## Exercise passage
--
Search engine DuckDuckGo announced June 23 that it had surpassed 10 million daily searches for the first time, a major milestone for an underdog in the Google-dominated search market.
The Pennsylvania-based company’s unique selling point is that it protects user privacy by not tracking or profiling its users.
That has made it increasingly popular, especially since news of the National Security Agency’s domestic surveillance programs broke in 2013. DuckDuckGo has grown by 600% since then, and now handles around three billion search queries each year.
Still, that figure is minuscule when compared to search giant Google. Recent figures show that Google captures more than 64% of U.S. desktop searches; DuckDuckGo captures less than 1%.
That’s despite the fact that a Pew poll taken earlier this year found that a full 40% of Americans think that their search engines shouldn’t be collecting information about their activity. Around 93% of all online experiences start with a search engine, meaning that search engine tracking is in many ways tantamount to general Internet tracking.
Google and other search engines that track online activity claim that it allows them to deliver better results, tailoring them to the needs of individual users (on DuckDuckGo and other privacy-conscious search engines, results are based only on the keywords users type in). But more and more concerns have been raised regarding the ethical use of the massive amounts of insight these companies have into searchers’ personal habits.
--
## Your goal
Continue the DuckDuckGo article from its last sentence. The rows below are drawn from a separate source.

## Material supplied
--
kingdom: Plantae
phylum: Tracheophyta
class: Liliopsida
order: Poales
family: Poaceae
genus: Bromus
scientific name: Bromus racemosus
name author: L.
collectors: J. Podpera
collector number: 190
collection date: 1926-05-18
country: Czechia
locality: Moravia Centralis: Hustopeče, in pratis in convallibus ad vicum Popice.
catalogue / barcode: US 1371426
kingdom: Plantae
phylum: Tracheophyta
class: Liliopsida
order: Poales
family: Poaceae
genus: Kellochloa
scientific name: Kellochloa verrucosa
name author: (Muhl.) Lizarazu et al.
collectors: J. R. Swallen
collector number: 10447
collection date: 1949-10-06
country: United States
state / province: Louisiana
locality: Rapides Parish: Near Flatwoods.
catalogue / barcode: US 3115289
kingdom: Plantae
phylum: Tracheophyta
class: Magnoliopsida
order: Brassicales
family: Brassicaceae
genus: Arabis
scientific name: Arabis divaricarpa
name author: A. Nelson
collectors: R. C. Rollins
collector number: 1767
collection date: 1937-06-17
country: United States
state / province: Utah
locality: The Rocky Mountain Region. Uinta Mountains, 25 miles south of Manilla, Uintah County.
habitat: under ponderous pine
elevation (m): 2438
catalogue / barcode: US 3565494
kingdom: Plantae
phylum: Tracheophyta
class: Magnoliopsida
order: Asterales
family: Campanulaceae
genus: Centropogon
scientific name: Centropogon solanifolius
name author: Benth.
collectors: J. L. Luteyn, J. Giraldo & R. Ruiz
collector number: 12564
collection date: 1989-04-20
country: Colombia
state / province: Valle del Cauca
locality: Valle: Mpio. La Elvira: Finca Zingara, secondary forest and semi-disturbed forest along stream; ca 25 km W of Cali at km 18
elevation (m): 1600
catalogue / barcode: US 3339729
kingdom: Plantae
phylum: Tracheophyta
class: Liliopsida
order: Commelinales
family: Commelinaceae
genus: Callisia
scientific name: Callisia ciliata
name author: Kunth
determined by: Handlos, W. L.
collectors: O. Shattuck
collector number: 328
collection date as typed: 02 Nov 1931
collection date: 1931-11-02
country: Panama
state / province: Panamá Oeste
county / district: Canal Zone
--
## Reply
In fact, a group of former Google engineers who have now created an app to protect online users from tracking just recently filed a complaint with European regulators, claiming that Google banned the app from the Play Store in an effort to dissuade users from claiming greater control over their privacy.
The complaint alleges that Google’s business “consists almost entirely of gathering data about the preferences, locations, and behavior of ordinary people and monetizing that data through the sale of targeted advertisements on the Internet,” and that Google is therefore leveraging “the full weight of its market power to deny users control over tracking, particularly mobile tracking.”
In a blog post celebrating the 10 million mark, DuckDuckGo acknowledged that “only a few percent of people have even heard of DuckDuckGo and other private alternatives.” The company also asked for public help educating people as to their privacy options online: “Getting the word out is our biggest challenge and we could really use your help. Every conversation helps.”